By Joan Wrolstad, AVP Trust Officer

Our devices capture so much stuff, we do not think about the consequences for when we are no longer around. What we want to do and what the law allows us to do with our digital legacy can therefore be very different things. Yet at present it is not the law that dominates our decisions about digital death. That means that platforms and corporations like Facebook and Instagram end up writing the rules. If we don’t start making decisions about our digital deaths, then someone else will be making them for us.

Here are 5 Steps you can take now to keep this from happening to you after you are gone:

    1. Designate an Online Executor. This person can be tasked to follow through on all the instructions you leave behind regarding your accounts and passwords.  It can be different than your actual executor or personal representative.

     

    1. Create an Inventory of All Your Accounts. This means all of your accounts even those you rarely use but have an account or subscription, like an old Yahoo account or an online newspaper or magazine subscription. It also means other accounts such as LinkedIn, Google, Netflix, credit cards and shopping sites.  This can be tiresome but your online executor will thank your efforts later.

     

    1. Gather your Login Information and Passwords. If you use a password manager, this process will go much faster because you can just open the software to get the information.  And if you don’t have one, consider it.  You can store your information in a password protected file on your computer and leave the online executor the instructions to find it.  Another option is to write it down and store in a secure location, like a safety deposit box, home lock box, or even at the attorney’s office.

     

    1. Read and review Post-Death Account Management language.
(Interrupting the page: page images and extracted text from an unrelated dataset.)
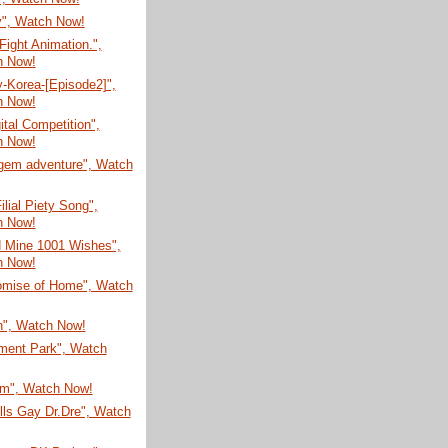
", Watch Now!
ight Animation.",
h Now!
-Korea-[Episode2]",
h Now!
ital Competition",
h Now!
gem adventure", Watch
ilial Piety Song",
h Now!
d Mine 1001 Wishes",
h Now!
omise of Home", Watch
n", Watch Now!
ent Park", Watch
um", Watch Now!
lls Gay Dr.Dre", Watch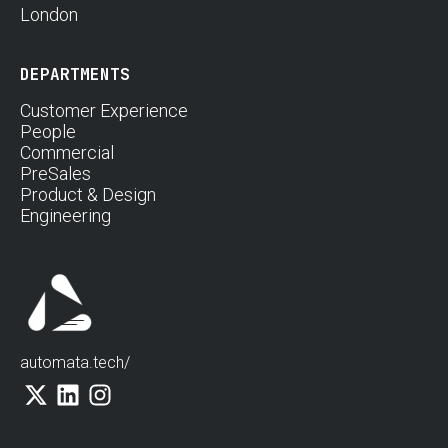
London
DEPARTMENTS
Customer Experience
People
Commercial
PreSales
Product & Design
Engineering
automata.tech/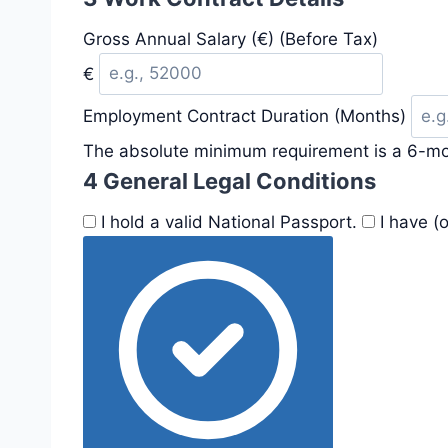
Gross Annual Salary (€) (Before Tax)
€
Employment Contract Duration (Months)
The absolute minimum requirement is a 6-mo
4
General Legal Conditions
I hold a valid National Passport.
I have (o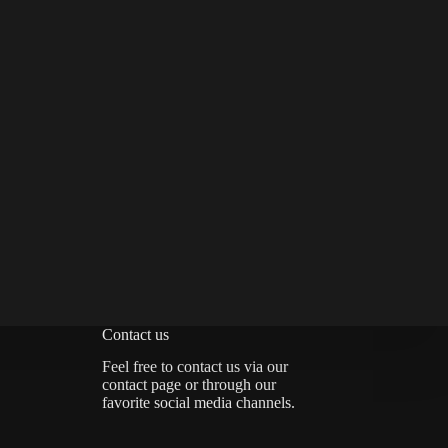
Contact us
Feel free to contact us via
our
contact page
or through our
favorite social media channels.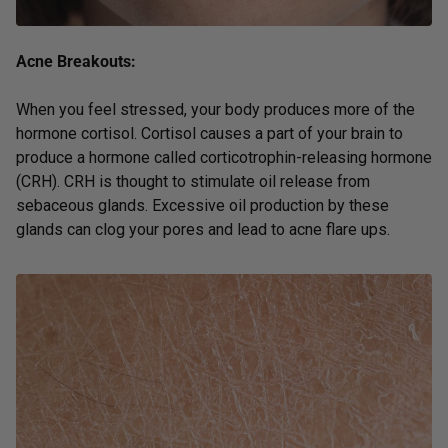
Acne Breakouts:
When you feel stressed, your body produces more of the
hormone cortisol. Cortisol causes a part of your brain to
produce a hormone called corticotrophin-releasing hormone
(CRH). CRH is thought to stimulate oil release from
sebaceous glands. Excessive oil production by these
glands can clog your pores and lead to acne flare ups.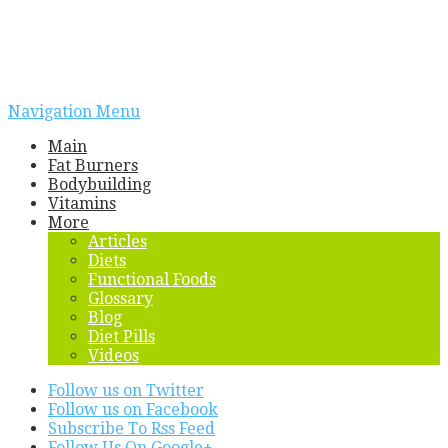
Navigation Menu
Main
Fat Burners
Bodybuilding
Vitamins
More
Articles
Diets
Functional Foods
Glossary
Blog
Diet Pills
Videos
Follow us on Twitter
Follow us on Facebook
Subscribe To Rss Feed
Follow Us On Google+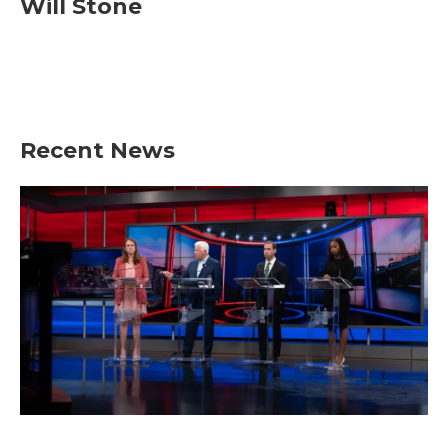
Will Stone
Recent News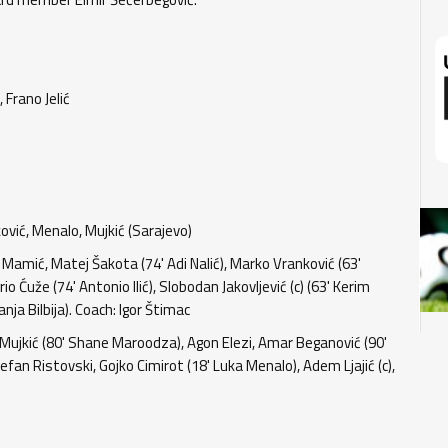
 Frano Jelić
jković, Menalo, Mujkić (Sarajevo)
 Mamić, Matej Šakota (74' Adi Nalić), Marko Vranković (63'
rio Ćuže (74' Antonio Ilić), Slobodan Jakovljević (c) (63' Kerim
ja Bilbija). Coach: Igor Štimac
 Mujkić (80' Shane Maroodza), Agon Elezi, Amar Beganović (90'
efan Ristovski, Gojko Cimirot (18' Luka Menalo), Adem Ljajić (c),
You will want to do this with all the platforms you are using, social media in particular.  For example, Facebook has a ‘legacy’ feature that allows you to designate someone to manage your account after you pass away.  Your friends and family can visit your page to share memories and photos or you can permanently delete the account.  This feature, in certain platforms, may require a death certificate or evidence you have made the authority for someone to manage after your death.

     

    1. Create instructions for you Online Executor or Personal Representative. Your document should include specific instructions on how you want your accounts managed after death from memorializing, to canceling, to deleting.